湯逸臣也被她突然的摔跤嚇了一跳, 一步兩個臺階地跑下去,蹲在她身邊,緊張地問:“摔得很疼嗎?”

段嘉玲疼得臉色都白了一度, 眼角泛著淚花,牙關緊咬, 從牙縫裏擠出聲音:“你!說!呢!”

一只手撐著骯臟的臺階,另一只手扶著後腰盤疼痛的位置, 感覺下半身都摔碎了, 一動不敢動。

到底沒忍住這股滔天劇痛, 眼淚奪眶而出。

湯逸臣更加緊張,還有心疼, 大手扶住她的側腰:“摔哪裏了?是屁股嗎?”

“不是, 應該是……”段嘉玲吸一下鼻子,眼圈紅紅,語帶哭音, “應該是尾椎骨,我感覺摔骨折了。”

“你們學校最近的醫院在哪裏?”

“Guy's Hospital(蓋伊醫院), 就在學校外面, 很近的,走路就能到。”

“你現在能站起來走路嗎?”

“我試一下。”

段嘉玲深吸一口氣, 借著他的攙扶, 從臺階上慢慢擡起屁股,慢慢直起腰。

突然,一股抽疼像電擊一樣激了她一下, 疼得她倒吸一口涼氣,又把腰彎下去。

“不行,不行, 我直不起腰,真的傷到尾椎骨了!我會不會生活不能自理?!我往後的日子該怎麽辦呀?!”

她一害怕,眼淚更加不受控制地落下。

“你別自己嚇自己,就是摔了一跤,可能有點肌肉挫傷。”說著,湯逸臣背對著蹲在她身前,“趴上來,我背你去醫院。
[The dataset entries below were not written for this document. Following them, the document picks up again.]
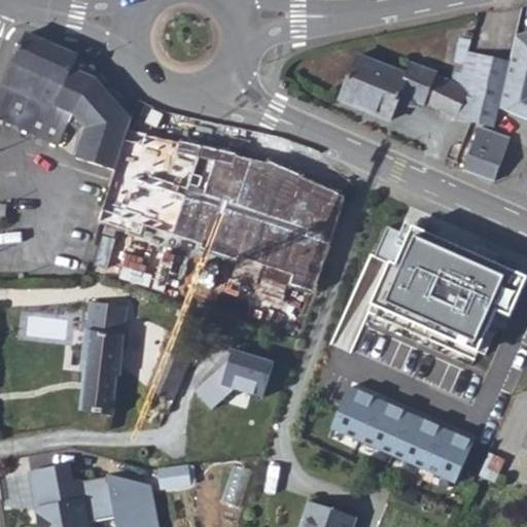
[(526,115),(526,31),(516,34),(508,63),(498,104),(526,115)]
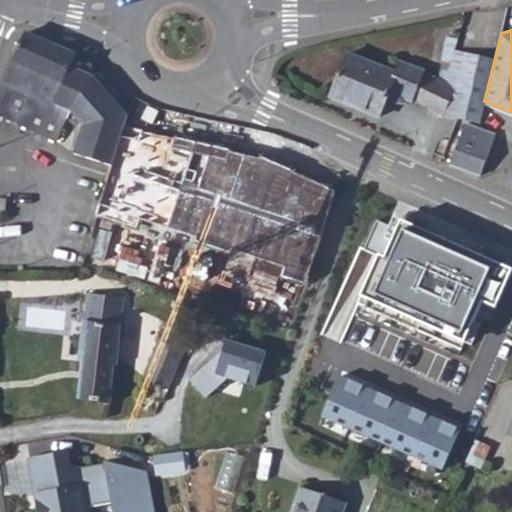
[(0,116),(56,142),(69,114),(82,126),(74,155),(113,165),(128,108),(104,87),(84,61),(76,56),(76,54),(26,32),(0,88),(0,116)]
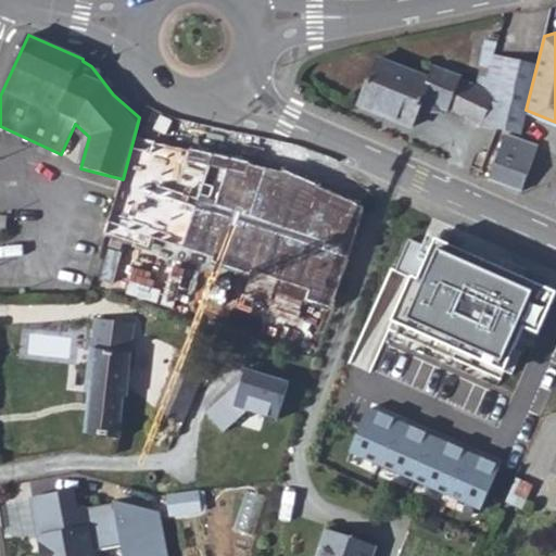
[(520,135),(526,110),(536,66),(493,54),(484,89),(427,63),(421,75),(374,54),(352,102),(404,126),(413,111),(438,106),(440,102),(493,126),(520,135)]
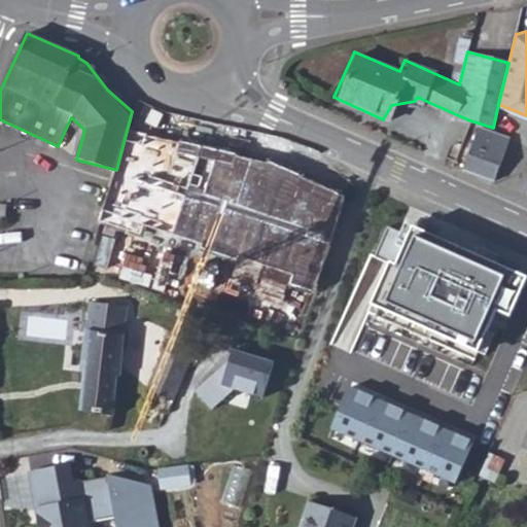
[(459,166),(492,180),(508,141),(476,127),(459,166)]
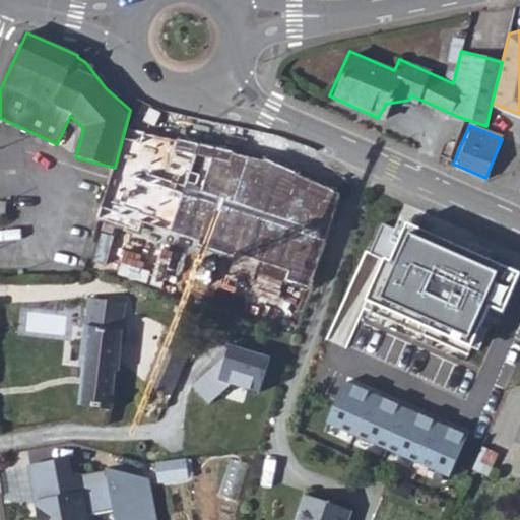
[(10,201),(0,200),(0,215),(8,217),(10,201)]
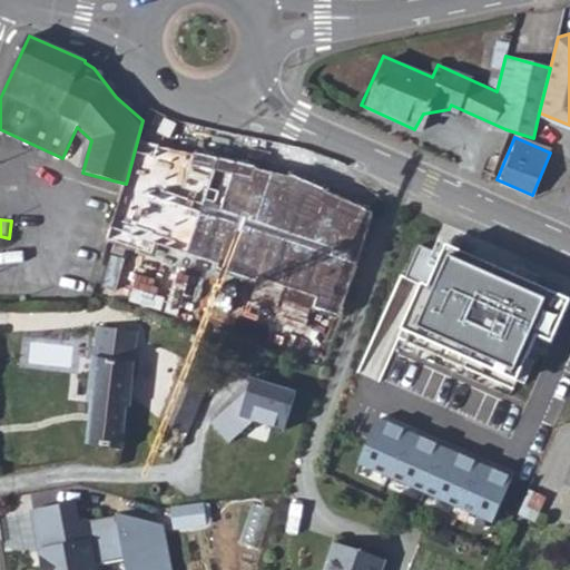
[(210,330),(229,268),(120,233),(106,277),(180,302),(175,318),(210,330)]
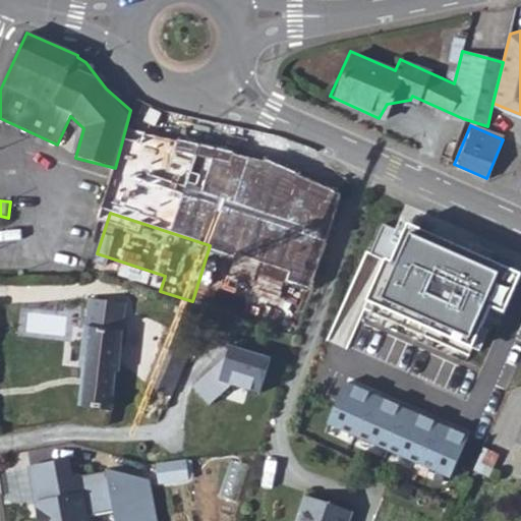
[(520,277),(520,275),(409,225),(405,234),(384,224),(370,253),(386,261),(364,309),(469,356),(491,308),(505,314),(520,277)]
”

段嘉玲擡起袖子胡亂抹兩把濕潤的眼睛,也不矯情了,忍著尾椎處的劇痛,慢慢伏在他寬闊的後背上。

雙手把住他的雙肩,小心翼翼地調整姿勢,生怕一個動作不對,又牽到尾椎,讓自己疼到飆淚。

湯逸臣感受她的重量落在自己後背上,雙臂穿過她的兩條腿彎,微微用力,穩穩地將她背起,側過臉問:“疼嗎?”

段嘉玲委屈地嗚咽:“疼~!”

“疼你只能忍著點了,我走快點,咱們趕緊到醫院。”湯逸臣邁開大步,盡量不讓自己走路的動作過大,以免顛簸到她,“看來我今天不該來找你,害你摔倒。”

“不怪你,怪我鞋底不防滑,怪英國的鬼天氣,天天陰天下雨!”

她說話時帶有可愛的濃重鼻音,湯逸臣在她看不見的身前笑得很溫柔,觸景生情,不由想起一件往事:“記得你讀小學時,有一次跑步崴到腳,我也這樣背過你。”

段嘉玲耳尖發熱,若無其事地說:“我不記得了。”

她當然記得!

她這輩子到目前為止就崴過那一次腳!

只是現在自己受他照顧,再提及小時候受他照顧的事,兩次照顧疊加,兩人間難免會產生一種說不清道不明的感覺。

“我們兩個人的事,只有我一個人記得,真傷心。”

“Eason哥,你就不要對著一個剛摔跤的倒黴鬼無病呻吟了,現在是我傷心啊。我真的太疼了,你可以不要跟我說話嗎?我滿腦子想的都是趕緊到醫院,讓醫生給我吃兩片止疼片。”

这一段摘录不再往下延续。